No one gives the “hard chat” on gender and sexuality like Jason Evert.
The well-known Theology of the Body evangelist has found a way of communicating that “hard chat” with such Catholic clarity, it’s reached nearly two million people across six continents.
On a 45 degree day at a packed auditorium at Patrician Brothers, Fairfield, 200 parents and their teenagers accepted an invitation from the Sydney Centre for Evangelisation’s Life Marriage and Family team to hear Evert deliver the “truth bombs” for which he’s become so renowned.
On 9 December, the family “mini-retreat” combined Evert’s presentation on Gender and the Theology of Your Body, with a time of prayer, adoration, and the sacrament of reconciliation.
Families also received a resource pack to take home to help them discover how their body as a man or woman reveals their identity and calling.
51-year-old Bernie Armistead attended the event with his 13-year-old son, Thomas.
“A little while back, I came across Evert’s theology of the body, and I was quite intrigued by that,” Bernie said.
“Then we heard this was a family event. It was a great opportunity for me and my son to attend, together.”
“I wanted my son to get an introduction from someone who has so much experience and global sharing of this topic.”
The event was designed so that both parents and their teenagers could receive Evert’s guidance together.
“This is no longer both parent and teen talking at each other. Someone else is talking to both of you,” said Hashya Weerakkody, an officer from the Sydney Centre for Evangelisation’s Life, Marriage and Family team.
“Jason’s words and presentation spoke to the truth that was already there. Deep down we do know the truth but having someone reveal those truths in a new way, resonates more deeply.”
It certainly resonated for Bernie and Thomas, both members of St Mark’s parish in Drummoyne.
“Kids listen when it’s an independent voice. I wanted Thomas to understand what these issues on sexuality and gender are about, at an age where he can go away and think about these things and bring it into his own life,” said Bernie.
“But back in my day, conversations like this weren’t had with your parents. We just thought everything was taboo.”
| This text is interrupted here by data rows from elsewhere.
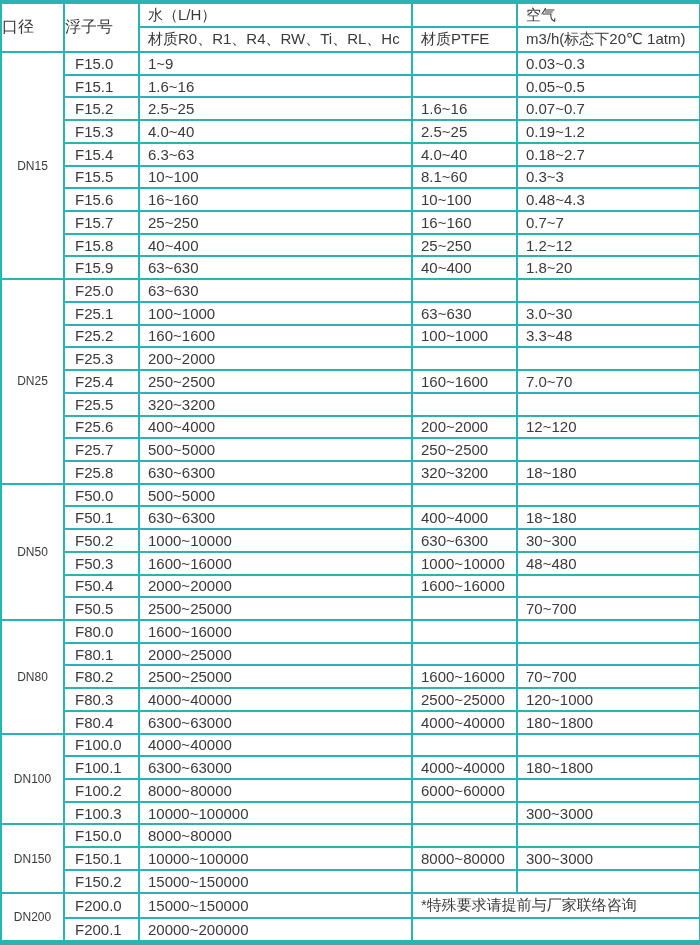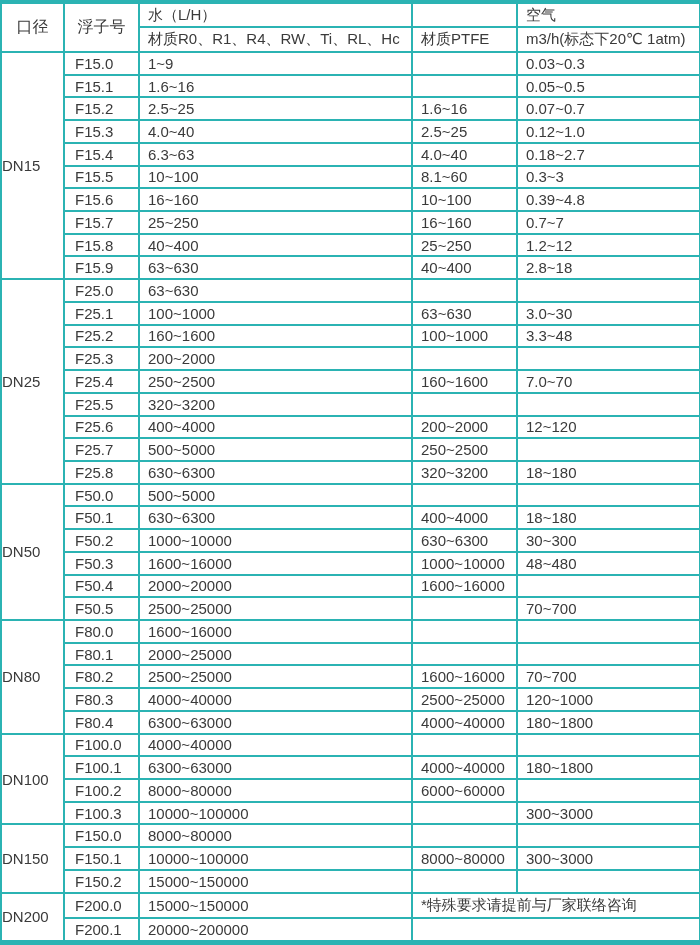--- a/index.html
+++ b/index.html
@@ -37,28 +37,28 @@
     font-weight: normal;
     text-align: left;
     vertical-align: middle;
     padding: 0 2px 0 8px;
     white-space: nowrap;
     overflow: hidden;
     background: var(--bg);
   }
   table.spec thead tr { height: 25px; }
   table.spec th.center {
+    text-align: left;
+    padding: 0;
+    font-size: 16px;
+  }
+  table.spec td.diam {
     text-align: center;
     padding: 0;
-    font-size: 16px;
-  }
-  table.spec td.diam {
-    text-align: left;
-    padding: 0;
-    font-size: 15px;
+    font-size: 12px;
   }
   table.spec td.fl {
     padding-left: 10px;
     margin-top: 8px;
   }
 </style>
 </head>
 <body>
 
 <div class="page">
@@ -101,57 +101,57 @@
         <tr>
           <td class="fl">F15.2</td>
           <td>2.5~25</td>
           <td>1.6~16</td>
           <td>0.07~0.7</td>
         </tr>
         <tr>
           <td class="fl">F15.3</td>
           <td>4.0~40</td>
           <td>2.5~25</td>
-          <td>0.12~1.0</td>
+          <td>0.19~1.2</td>
         </tr>
         <tr>
           <td class="fl">F15.4</td>
           <td>6.3~63</td>
           <td>4.0~40</td>
           <td>0.18~2.7</td>
         </tr>
         <tr>
           <td class="fl">F15.5</td>
           <td>10~100</td>
           <td>8.1~60</td>
           <td>0.3~3</td>
         </tr>
         <tr>
           <td class="fl">F15.6</td>
           <td>16~160</td>
           <td>10~100</td>
-          <td>0.39~4.8</td>
+          <td>0.48~4.3</td>
         </tr>
         <tr>
           <td class="fl">F15.7</td>
           <td>25~250</td>
           <td>16~160</td>
           <td>0.7~7</td>
         </tr>
         <tr>
           <td class="fl">F15.8</td>
           <td>40~400</td>
           <td>25~250</td>
           <td>1.2~12</td>
         </tr>
         <tr>
           <td class="fl">F15.9</td>
           <td>63~630</td>
           <td>40~400</td>
-          <td>2.8~18</td>
+          <td>1.8~20</td>
         </tr>
         <tr>
           <td class="diam" rowspan="9">DN25</td>
           <td class="fl">F25.0</td>
           <td>63~630</td>
           <td></td>
           <td></td>
         </tr>
         <tr>
           <td class="fl">F25.1</td>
Evert called chastity “the fruit of a virtuous life” and drawing on the shared stories of one million teenagers gathered from around the world, testified that “when you see God’s plan for love, lust looks boring.”
Bernie, who also has two daughters—Isabel, 11 and Lucy, 9—said it was the clear teaching he was after as a parent.
“The discussion about chastity was great—learning about thinking through a women’s eyes and what that means in terms of their body and not succumbing to peer pressure,” he said.
“Having young daughters, this was an eye opener too. It’s also about understanding they have a choice and why these choices matter.
“His point about the importance of having male and female gender and how people are confusing that story and watering down the importance of the male and female body, which impacts families—that stuck out.
“He gave great advice on not getting distracted by all the stories that pull us away from the reality of what God created.
“And not getting distracted by having 51 different gender options to choose from is important.”
Bernie noticed an immediate change in his teenage son, Thomas.
“He’s gone from talking about having girlfriends to seeing the importance of chastity and the importance of marriage,” said Bernie.
For families, like the Armistead’s, who feel under constant “spiritual attack” for their beliefs, Evert’s talks have been a revelation.
“It’s so great for young people to have this. Hopefully Thomas and all the teenagers really got something from it and can take it to their families, schools and parishes,” said Bernie.